Program developed by pharmacy students receives grant from Target

AUBURN – Target has awarded a grant to the Auburn University Harrison School of Pharmacy to support a program developed by Mobile pharmacy students to help the Ozanam Charitable Pharmacy meet the needs of the uninsured residents of Mobile, Baldwin and Escambia counties.

Allison Chung, associate clinical professor at the Harrison School of Pharmacy’s Mobile campus, said student pharmacists discovered a need for medication therapy management, or MTM, services after running a health screening fair at the non-profit pharmacy last December.

Chung said student pharmacists screened 53 patients in four hours and identified two cases of hyperglycemia and two cases of hypertensive urgencies as a result of inappropriate management of medication therapies. A severe case of pancreatitis was also identified as a result of a duplicated therapy, she added.

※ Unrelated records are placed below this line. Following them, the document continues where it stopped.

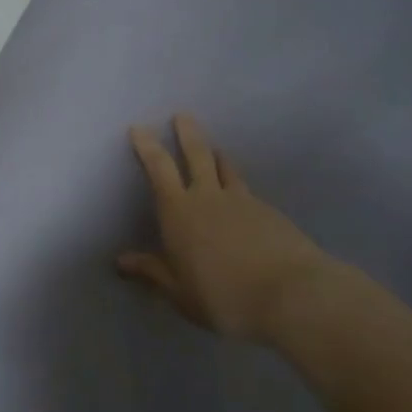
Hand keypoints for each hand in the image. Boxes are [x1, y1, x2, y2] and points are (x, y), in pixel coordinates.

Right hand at [118, 115, 393, 348]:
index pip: (159, 169)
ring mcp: (243, 201)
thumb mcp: (180, 293)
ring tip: (214, 148)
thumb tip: (120, 261)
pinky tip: (241, 198)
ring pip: (225, 168)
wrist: (291, 294)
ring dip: (216, 155)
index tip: (140, 128)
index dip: (147, 147)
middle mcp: (208, 197)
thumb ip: (152, 272)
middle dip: (187, 133)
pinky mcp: (269, 211)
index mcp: (179, 212)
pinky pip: (246, 190)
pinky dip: (237, 185)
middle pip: (197, 154)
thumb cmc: (223, 296)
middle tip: (182, 114)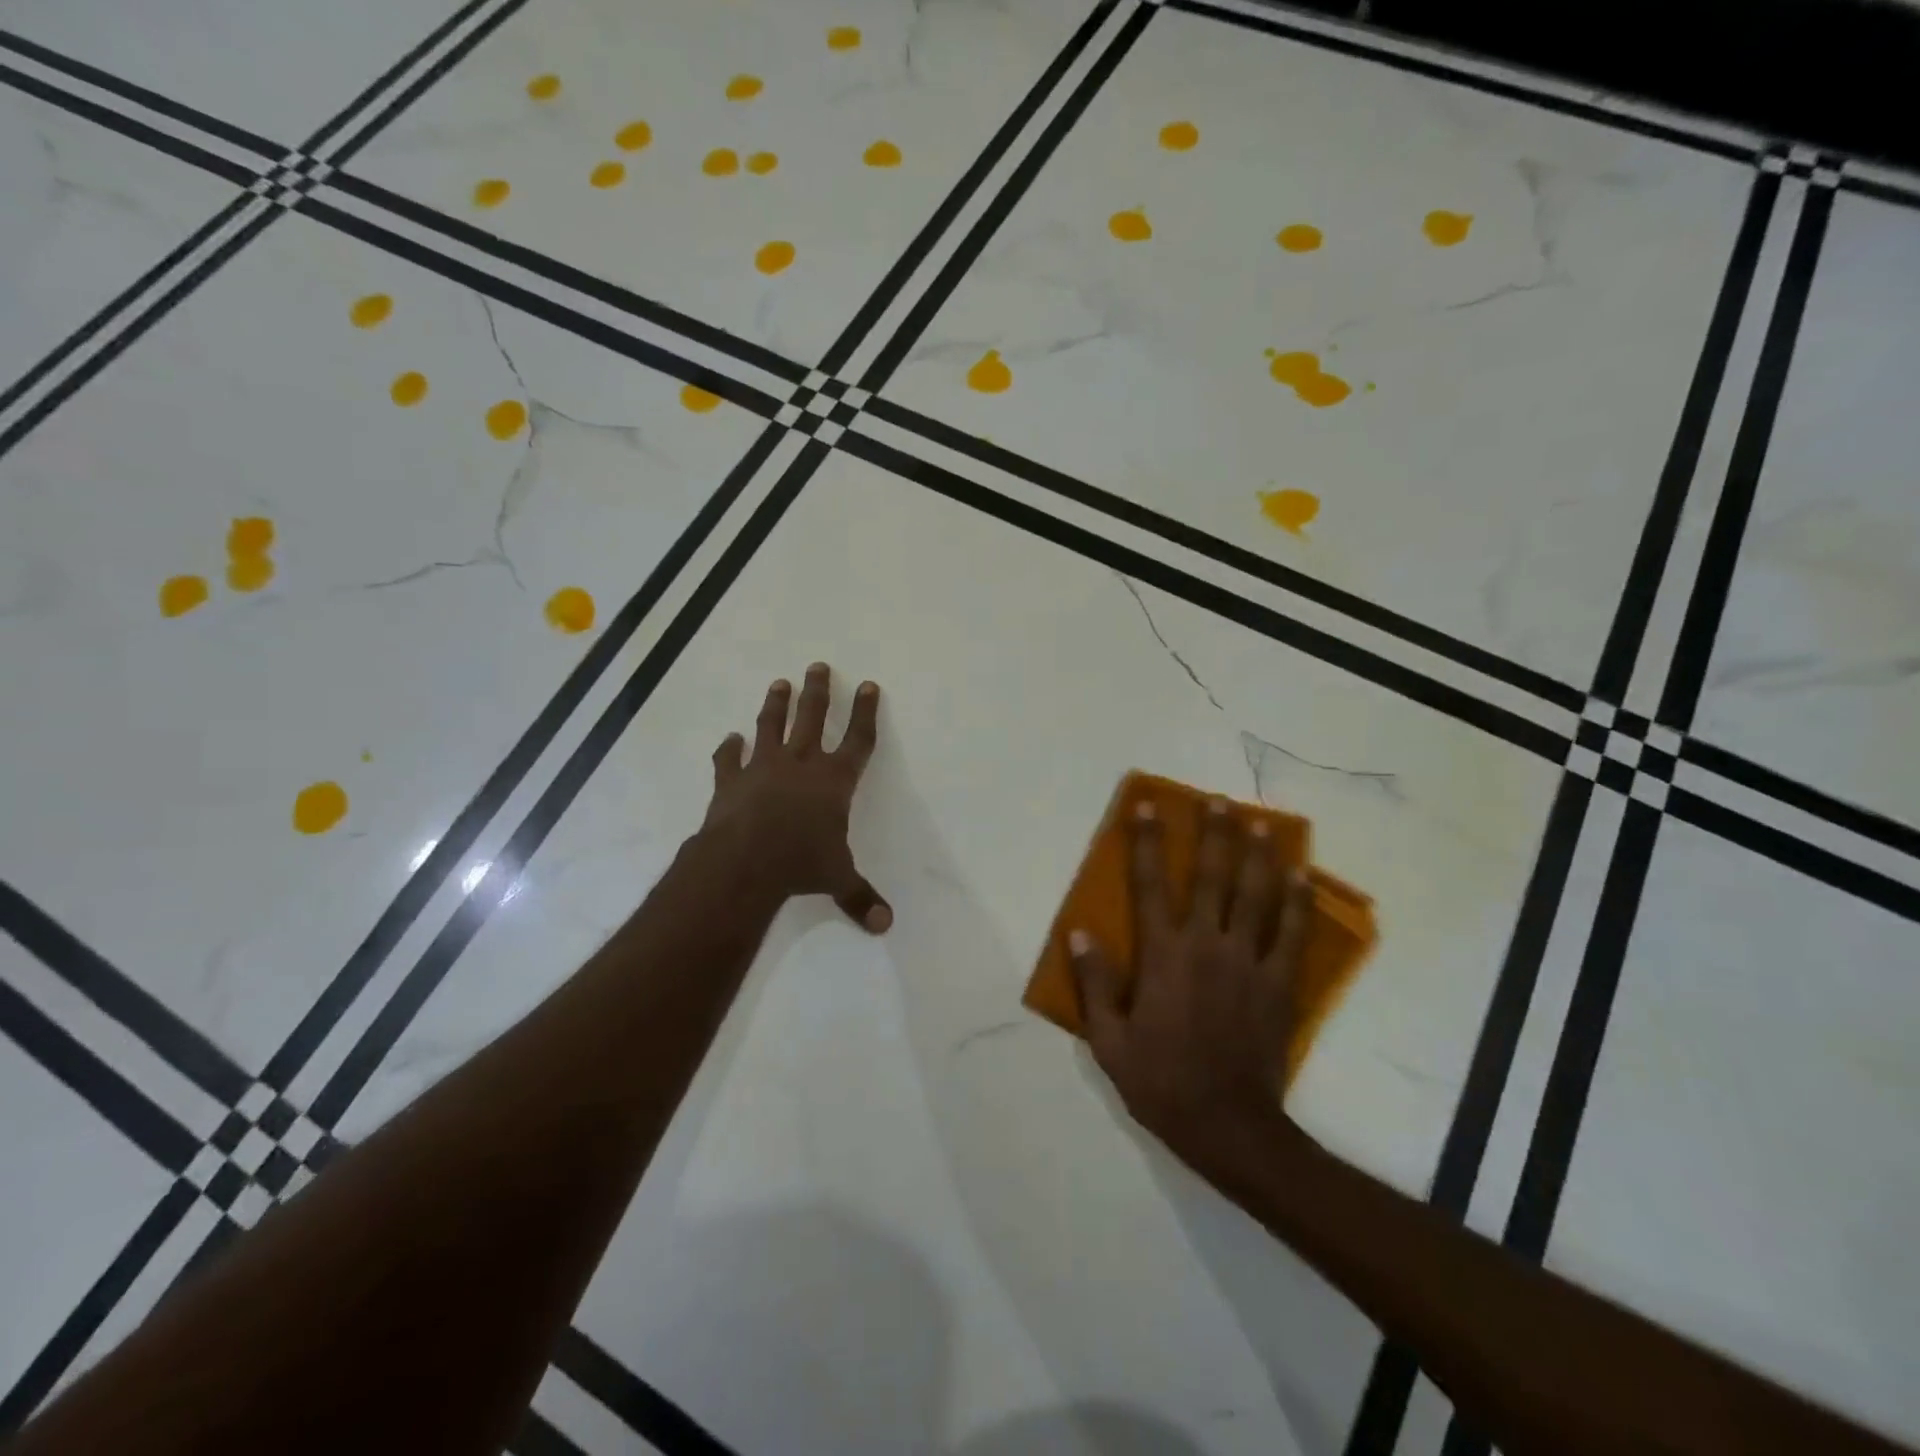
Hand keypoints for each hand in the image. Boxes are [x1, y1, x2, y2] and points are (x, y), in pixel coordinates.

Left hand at [703, 662, 891, 932]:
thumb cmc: (800, 864)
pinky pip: (729, 758)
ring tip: (779, 683)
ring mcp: (763, 768)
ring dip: (776, 704)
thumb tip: (885, 926)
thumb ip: (860, 897)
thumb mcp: (837, 879)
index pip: (858, 739)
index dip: (865, 712)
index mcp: (834, 781)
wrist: (744, 862)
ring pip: (772, 726)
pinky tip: (730, 738)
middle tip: (817, 666)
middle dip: (818, 692)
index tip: (867, 685)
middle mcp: (801, 764)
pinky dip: (729, 748)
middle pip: (813, 718)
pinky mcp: (731, 780)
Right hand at [1071, 797, 1312, 1176]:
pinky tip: (1301, 877)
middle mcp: (1207, 945)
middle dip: (1213, 835)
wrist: (1229, 1126)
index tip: (1147, 807)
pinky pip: (1292, 935)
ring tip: (1261, 823)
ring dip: (1257, 856)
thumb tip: (1079, 934)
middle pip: (1211, 877)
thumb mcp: (1109, 1041)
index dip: (1146, 842)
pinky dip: (1297, 902)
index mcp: (1163, 955)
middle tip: (1219, 800)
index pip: (1149, 885)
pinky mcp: (1279, 984)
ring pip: (1255, 896)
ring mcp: (1249, 962)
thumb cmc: (1161, 1081)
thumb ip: (1094, 984)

“At that point, the ideas for this student-engaged community service project began to surface, and plans were underway to create our MTM service,” said Chung.

Mobile student pharmacists earned a $6,000 grant from Target for developing a medication therapy management program called “Stepping Up and Reaching Out: MTM Services.”

Chung said the project is designed to show the impact student pharmacists are having “stepping up” in pharmaceutical care to educate patients about medication safety and “reaching out” to uninsured communities to provide optimal care for underserved patients.

“What the students developed on their own and are trying to sustain on their own is a service that didn’t exist at Ozanam, but is needed for the patient population,” she said. “As one of a handful of non-profit pharmacy organizations across the nation servicing uninsured patients at no charge, the resources and workload capabilities at Ozanam are limited.”

In the past few years, Auburn’s Harrison School of Pharmacy has partnered with Ozanam to perform community outreach programs designed to provide health-related resources, including MTM services that would not otherwise be available.

Chung said the Target grant will be used to purchase diabetic testing supplies and monitoring equipment, as well as an MTM database system. Funds could also be used to offer cholesterol monitoring.

Ozanam Charitable Pharmacy operates solely on grant funding, getting medications donated by physicians or purchased from suppliers to serve an uninsured population that are often homeless and/or unemployed, she added.

The Mobile pharmacy is a rotation site for fourth-year student pharmacists during the Advanced Pharmacy Practice Experience. However, Chung said “Stepping Up and Reaching Out” is not part of the rotation.

“The students developed it and are trying to run it on their own, as volunteers,” she said.

The Target grant is part of the company’s ongoing efforts to strengthen families and communities throughout the country. Since 1946, Target has given 5 percent of its income to communities. Today, that giving equals more than $3 million every week.

“At Target, our local grants are making a difference in communities across the country,” said Laysha Ward, president of Target community relations. “We’re proud to partner with Auburn University’s Harrison School of Pharmacy and Ozanam Charitable Pharmacy as part of our ongoing commitment to strengthen communities where our guests and team members live and work.”